Rewrite the items from the line with "Applied at both banks and online lenders" up to and including the line with "What is the lowest value of the Total series?", putting "figure" wherever "value" appears and changing nothing else.

---------------

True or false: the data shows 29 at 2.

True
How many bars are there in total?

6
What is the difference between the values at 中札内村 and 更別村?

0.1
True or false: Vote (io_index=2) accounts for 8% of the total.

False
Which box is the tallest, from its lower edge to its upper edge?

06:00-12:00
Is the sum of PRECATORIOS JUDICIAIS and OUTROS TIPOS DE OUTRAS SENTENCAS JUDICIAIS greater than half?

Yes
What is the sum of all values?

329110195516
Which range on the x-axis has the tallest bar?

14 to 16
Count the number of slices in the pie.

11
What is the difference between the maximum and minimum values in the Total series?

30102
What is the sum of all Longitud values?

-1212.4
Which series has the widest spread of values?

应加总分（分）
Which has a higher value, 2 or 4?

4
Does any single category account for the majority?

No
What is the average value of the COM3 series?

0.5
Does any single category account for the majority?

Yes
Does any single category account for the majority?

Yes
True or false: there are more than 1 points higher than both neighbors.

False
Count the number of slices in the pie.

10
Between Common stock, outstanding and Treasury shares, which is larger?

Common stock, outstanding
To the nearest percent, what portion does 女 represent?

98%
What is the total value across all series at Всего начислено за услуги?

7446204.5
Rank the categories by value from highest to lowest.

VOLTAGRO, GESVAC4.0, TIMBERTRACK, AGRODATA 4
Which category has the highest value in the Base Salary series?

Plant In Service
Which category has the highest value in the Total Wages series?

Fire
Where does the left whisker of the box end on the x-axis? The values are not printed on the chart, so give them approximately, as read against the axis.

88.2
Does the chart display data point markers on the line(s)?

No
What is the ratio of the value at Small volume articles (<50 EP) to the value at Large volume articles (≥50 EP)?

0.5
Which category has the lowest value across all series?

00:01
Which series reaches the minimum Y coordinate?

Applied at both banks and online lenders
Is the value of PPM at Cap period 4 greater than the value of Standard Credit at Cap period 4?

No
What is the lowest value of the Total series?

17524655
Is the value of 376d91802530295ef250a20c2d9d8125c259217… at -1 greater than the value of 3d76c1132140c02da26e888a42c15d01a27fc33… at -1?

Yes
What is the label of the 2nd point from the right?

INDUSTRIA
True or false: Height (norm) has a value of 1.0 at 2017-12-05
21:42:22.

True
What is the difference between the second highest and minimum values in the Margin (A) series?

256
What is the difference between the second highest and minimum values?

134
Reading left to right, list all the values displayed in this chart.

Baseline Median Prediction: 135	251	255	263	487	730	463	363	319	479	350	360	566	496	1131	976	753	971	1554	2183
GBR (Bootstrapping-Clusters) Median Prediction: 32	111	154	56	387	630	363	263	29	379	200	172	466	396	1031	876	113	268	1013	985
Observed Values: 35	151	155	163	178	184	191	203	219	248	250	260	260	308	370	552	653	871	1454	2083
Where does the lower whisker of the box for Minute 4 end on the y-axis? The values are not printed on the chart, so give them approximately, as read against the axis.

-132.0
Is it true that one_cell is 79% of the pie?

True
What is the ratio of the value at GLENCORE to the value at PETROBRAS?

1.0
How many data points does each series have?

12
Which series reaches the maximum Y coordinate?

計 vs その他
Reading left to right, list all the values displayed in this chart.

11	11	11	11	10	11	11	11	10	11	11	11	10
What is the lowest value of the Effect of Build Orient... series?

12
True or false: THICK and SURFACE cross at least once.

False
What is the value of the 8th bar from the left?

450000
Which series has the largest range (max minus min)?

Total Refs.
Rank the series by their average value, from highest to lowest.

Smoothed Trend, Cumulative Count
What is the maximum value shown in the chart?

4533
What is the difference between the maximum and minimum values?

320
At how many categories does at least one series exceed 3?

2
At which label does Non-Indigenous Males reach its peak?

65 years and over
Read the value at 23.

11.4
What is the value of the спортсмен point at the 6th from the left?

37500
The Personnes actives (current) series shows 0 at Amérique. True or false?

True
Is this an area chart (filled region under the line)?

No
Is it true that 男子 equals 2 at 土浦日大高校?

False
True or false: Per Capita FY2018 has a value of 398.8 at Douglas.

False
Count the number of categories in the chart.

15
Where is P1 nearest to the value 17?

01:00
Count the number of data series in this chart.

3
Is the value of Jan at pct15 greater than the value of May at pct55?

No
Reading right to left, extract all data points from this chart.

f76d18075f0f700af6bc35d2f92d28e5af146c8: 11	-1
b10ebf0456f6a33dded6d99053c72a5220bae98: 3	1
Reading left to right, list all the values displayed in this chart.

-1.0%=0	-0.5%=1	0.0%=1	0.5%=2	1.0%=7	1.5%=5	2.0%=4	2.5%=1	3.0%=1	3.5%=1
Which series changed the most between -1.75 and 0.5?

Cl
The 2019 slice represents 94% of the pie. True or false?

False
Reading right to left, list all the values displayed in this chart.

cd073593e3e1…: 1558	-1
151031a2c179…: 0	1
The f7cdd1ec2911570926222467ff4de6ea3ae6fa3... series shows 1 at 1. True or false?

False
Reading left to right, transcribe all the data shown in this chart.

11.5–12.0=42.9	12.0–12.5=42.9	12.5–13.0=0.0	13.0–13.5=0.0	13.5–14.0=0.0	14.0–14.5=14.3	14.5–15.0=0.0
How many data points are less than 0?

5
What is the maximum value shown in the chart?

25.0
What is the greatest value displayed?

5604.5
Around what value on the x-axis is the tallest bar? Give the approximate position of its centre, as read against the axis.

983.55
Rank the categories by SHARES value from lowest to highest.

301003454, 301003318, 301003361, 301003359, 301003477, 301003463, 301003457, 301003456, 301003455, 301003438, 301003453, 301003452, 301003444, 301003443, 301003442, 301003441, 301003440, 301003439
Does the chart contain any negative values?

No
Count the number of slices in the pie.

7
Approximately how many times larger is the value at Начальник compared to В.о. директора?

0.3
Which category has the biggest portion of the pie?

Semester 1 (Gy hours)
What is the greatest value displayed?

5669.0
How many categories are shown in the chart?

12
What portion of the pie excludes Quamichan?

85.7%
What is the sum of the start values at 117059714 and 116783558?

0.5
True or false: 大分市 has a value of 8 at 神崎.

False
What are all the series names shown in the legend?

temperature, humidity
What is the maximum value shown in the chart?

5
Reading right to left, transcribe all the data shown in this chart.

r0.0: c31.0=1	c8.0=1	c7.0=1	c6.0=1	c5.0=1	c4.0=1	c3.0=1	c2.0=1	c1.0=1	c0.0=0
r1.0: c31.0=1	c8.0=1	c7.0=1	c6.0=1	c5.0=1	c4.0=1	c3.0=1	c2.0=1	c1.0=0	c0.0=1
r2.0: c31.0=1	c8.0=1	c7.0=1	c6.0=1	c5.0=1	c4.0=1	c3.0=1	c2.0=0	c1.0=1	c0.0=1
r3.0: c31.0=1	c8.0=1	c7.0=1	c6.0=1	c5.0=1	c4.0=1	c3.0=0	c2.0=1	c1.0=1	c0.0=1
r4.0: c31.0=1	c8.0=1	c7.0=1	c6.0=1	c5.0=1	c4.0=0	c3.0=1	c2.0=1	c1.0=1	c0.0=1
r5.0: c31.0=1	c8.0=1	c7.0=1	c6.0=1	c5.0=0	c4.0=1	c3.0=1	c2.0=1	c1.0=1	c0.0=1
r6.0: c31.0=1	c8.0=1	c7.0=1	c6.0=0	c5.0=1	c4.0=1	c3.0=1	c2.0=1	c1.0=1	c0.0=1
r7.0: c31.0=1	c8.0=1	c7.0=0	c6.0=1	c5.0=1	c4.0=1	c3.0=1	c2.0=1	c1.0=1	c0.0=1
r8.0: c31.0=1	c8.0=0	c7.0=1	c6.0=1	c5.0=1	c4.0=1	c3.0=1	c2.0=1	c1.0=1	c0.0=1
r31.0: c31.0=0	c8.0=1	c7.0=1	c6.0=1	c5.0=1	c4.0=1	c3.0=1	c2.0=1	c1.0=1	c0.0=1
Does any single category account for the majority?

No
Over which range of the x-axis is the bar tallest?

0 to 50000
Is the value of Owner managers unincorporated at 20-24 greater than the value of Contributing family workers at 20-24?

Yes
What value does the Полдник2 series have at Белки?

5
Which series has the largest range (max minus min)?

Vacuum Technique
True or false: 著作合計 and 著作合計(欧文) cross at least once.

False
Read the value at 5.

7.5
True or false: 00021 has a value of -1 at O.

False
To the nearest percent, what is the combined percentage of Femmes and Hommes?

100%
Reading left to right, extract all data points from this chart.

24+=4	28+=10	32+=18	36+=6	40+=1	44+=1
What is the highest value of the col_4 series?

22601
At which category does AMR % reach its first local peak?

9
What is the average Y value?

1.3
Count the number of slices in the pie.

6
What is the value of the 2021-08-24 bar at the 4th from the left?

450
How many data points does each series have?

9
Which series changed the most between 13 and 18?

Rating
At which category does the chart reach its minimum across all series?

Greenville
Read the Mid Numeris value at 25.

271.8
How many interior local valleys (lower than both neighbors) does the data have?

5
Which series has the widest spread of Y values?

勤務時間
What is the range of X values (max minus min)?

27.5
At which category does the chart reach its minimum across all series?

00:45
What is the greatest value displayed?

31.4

---------------

_ANSWER BELOW_.
Applied at both banks and online lenders
Is the figure of PPM at Cap period 4 greater than the figure of Standard Credit at Cap period 4?

No
What is the lowest figure of the Total series?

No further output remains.